++++ Data records ++++
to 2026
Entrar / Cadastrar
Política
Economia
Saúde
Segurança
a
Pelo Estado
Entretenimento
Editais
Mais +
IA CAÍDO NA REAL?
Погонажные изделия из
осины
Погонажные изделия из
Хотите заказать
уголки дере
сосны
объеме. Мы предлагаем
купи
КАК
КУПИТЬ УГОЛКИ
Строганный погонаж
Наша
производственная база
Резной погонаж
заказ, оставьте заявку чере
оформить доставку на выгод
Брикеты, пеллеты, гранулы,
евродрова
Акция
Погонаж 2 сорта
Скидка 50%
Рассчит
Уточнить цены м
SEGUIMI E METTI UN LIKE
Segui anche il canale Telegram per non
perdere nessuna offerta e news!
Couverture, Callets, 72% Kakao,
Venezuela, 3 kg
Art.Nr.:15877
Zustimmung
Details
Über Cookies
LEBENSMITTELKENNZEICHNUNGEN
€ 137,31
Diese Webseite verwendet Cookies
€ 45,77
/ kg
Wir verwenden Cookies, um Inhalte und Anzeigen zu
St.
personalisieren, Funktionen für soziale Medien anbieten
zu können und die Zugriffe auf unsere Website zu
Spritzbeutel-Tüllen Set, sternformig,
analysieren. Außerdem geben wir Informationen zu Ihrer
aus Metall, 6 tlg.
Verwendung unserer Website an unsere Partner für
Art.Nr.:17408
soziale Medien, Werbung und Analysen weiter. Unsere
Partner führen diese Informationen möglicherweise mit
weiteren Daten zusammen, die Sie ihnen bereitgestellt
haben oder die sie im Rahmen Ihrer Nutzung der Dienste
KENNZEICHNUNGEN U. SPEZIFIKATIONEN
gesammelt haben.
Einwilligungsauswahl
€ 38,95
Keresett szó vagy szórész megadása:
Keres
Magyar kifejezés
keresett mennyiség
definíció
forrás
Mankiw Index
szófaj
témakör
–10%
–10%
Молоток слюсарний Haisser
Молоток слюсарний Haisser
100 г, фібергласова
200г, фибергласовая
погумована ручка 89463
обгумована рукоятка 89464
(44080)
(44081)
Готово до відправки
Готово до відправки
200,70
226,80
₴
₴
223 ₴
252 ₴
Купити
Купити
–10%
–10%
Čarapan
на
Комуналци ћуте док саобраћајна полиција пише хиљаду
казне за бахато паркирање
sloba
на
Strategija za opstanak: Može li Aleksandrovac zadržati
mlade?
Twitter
++++
The task
Output the entire listing exactly, including each line.

Your solution
to 2026
Entrar / Cadastrar
Política
Economia
Saúde
Segurança
a
Pelo Estado
Entretenimento
Editais
Mais +
IA CAÍDO NA REAL?
Погонажные изделия из
осины
Погонажные изделия из
Хотите заказать
уголки дере
сосны
объеме. Мы предлагаем
купи
КАК
КУПИТЬ УГОЛКИ
Строганный погонаж
Наша
производственная база
Резной погонаж
заказ, оставьте заявку чере
оформить доставку на выгод
Брикеты, пеллеты, гранулы,
евродрова
Акция
Погонаж 2 сорта
Скидка 50%
Рассчит
Уточнить цены м
SEGUIMI E METTI UN LIKE
Segui anche il canale Telegram per non
perdere nessuna offerta e news!
Couverture, Callets, 72% Kakao,
Venezuela, 3 kg
Art.Nr.:15877
Zustimmung
Details
Über Cookies
LEBENSMITTELKENNZEICHNUNGEN
€ 137,31
Diese Webseite verwendet Cookies
€ 45,77
/ kg
Wir verwenden Cookies, um Inhalte und Anzeigen zu
St.
personalisieren, Funktionen für soziale Medien anbieten
zu können und die Zugriffe auf unsere Website zu
Spritzbeutel-Tüllen Set, sternformig,
analysieren. Außerdem geben wir Informationen zu Ihrer
aus Metall, 6 tlg.
Verwendung unserer Website an unsere Partner für
Art.Nr.:17408
soziale Medien, Werbung und Analysen weiter. Unsere
Partner führen diese Informationen möglicherweise mit
weiteren Daten zusammen, die Sie ihnen bereitgestellt
haben oder die sie im Rahmen Ihrer Nutzung der Dienste
KENNZEICHNUNGEN U. SPEZIFIKATIONEN
gesammelt haben.
Einwilligungsauswahl
€ 38,95
Keresett szó vagy szórész megadása:
Keres
Magyar kifejezés
keresett mennyiség
definíció
forrás
Mankiw Index
szófaj
témakör
–10%
–10%
Молоток слюсарний Haisser
Молоток слюсарний Haisser
100 г, фібергласова
200г, фибергласовая
погумована ручка 89463
обгумована рукоятка 89464
(44080)
(44081)
Готово до відправки
Готово до відправки
200,70
226,80
₴
₴
223 ₴
252 ₴
Купити
Купити
–10%
–10%
Čarapan
на
Комуналци ћуте док саобраћајна полиција пише хиљаду
казне за бахато паркирање
sloba
на
Strategija za opstanak: Može li Aleksandrovac zadržati
mlade?
Twitter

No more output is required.